» Records for the task:
=======

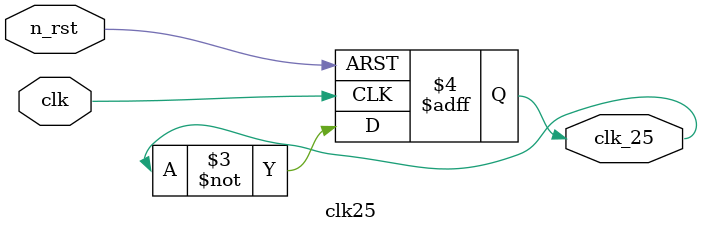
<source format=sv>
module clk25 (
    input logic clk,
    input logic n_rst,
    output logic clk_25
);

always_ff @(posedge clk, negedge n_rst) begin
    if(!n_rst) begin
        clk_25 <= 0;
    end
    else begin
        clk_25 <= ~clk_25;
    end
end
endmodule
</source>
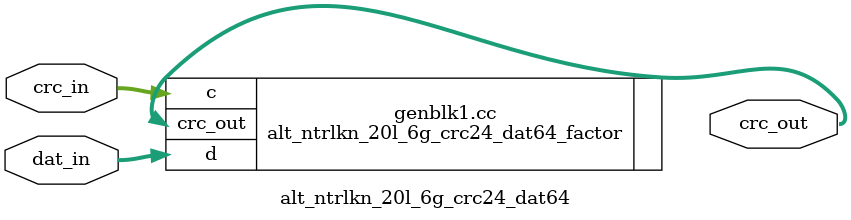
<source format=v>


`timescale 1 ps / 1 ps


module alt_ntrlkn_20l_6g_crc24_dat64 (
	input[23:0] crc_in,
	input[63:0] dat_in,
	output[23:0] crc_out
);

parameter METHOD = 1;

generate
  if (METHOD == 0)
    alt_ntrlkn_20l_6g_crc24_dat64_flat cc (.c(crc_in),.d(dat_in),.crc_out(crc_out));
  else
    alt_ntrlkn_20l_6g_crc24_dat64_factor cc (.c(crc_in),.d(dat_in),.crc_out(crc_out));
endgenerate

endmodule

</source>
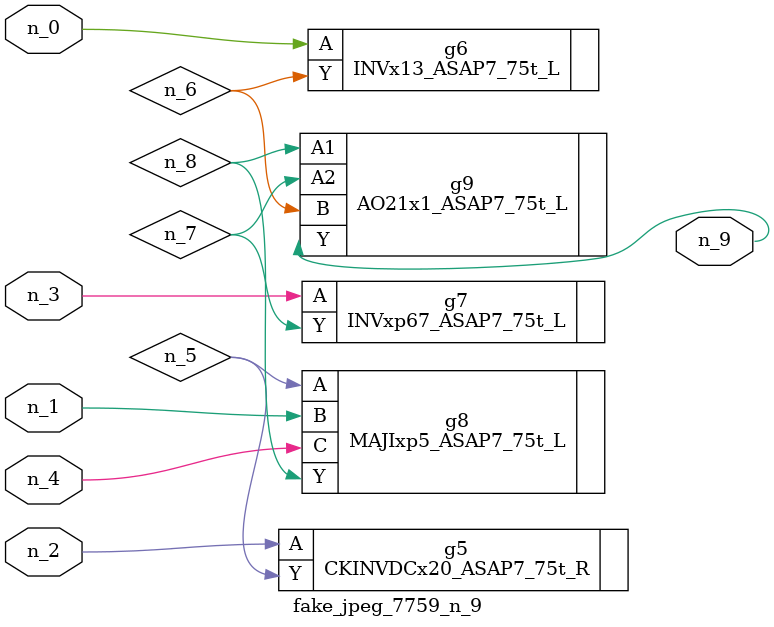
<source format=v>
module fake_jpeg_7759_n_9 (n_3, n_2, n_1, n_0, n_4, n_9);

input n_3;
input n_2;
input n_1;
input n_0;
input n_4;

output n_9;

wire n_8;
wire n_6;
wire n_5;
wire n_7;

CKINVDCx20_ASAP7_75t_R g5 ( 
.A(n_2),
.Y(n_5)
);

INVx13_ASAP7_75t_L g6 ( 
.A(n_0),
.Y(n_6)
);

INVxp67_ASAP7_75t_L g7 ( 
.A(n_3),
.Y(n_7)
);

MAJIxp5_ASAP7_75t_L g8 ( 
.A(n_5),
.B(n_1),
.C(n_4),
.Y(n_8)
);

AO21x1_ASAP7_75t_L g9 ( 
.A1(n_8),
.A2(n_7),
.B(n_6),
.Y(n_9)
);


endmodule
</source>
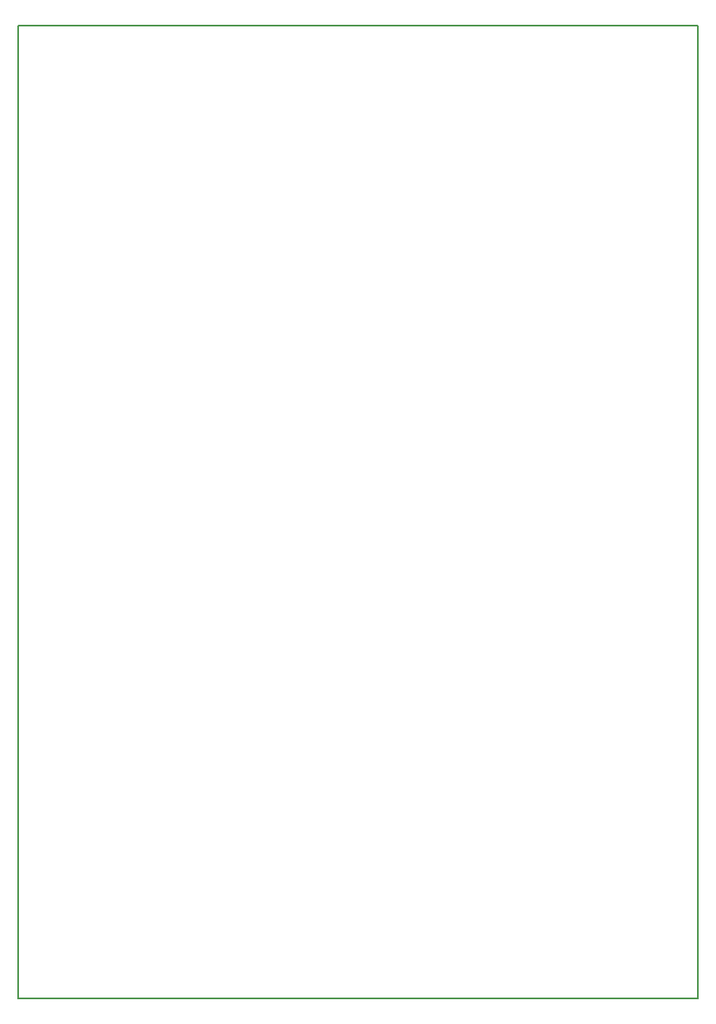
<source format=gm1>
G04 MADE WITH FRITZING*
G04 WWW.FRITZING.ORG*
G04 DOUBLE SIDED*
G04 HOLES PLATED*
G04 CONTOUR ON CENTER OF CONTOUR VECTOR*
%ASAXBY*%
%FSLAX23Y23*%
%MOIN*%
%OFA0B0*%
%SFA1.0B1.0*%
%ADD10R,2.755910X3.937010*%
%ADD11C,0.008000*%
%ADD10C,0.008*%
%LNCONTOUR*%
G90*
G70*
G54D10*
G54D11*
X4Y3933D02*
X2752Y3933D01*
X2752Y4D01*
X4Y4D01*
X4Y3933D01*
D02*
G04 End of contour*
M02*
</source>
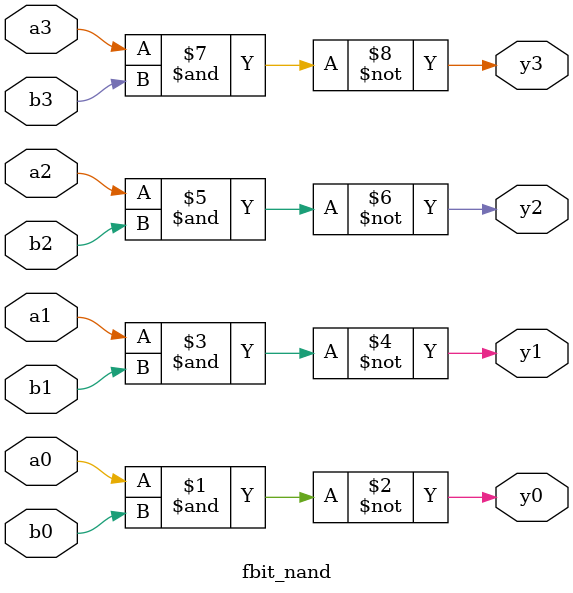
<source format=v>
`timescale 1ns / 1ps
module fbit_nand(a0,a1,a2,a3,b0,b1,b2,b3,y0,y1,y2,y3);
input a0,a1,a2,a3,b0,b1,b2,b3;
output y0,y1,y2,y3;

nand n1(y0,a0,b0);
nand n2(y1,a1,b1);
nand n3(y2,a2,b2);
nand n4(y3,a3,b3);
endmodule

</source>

=======

» Prompt: Search the listing for the word "begin". Copy every line in which it occurs.

» Answer section:
always_ff @(posedge clk, negedge n_rst) begin
    if(!n_rst) begin
    else begin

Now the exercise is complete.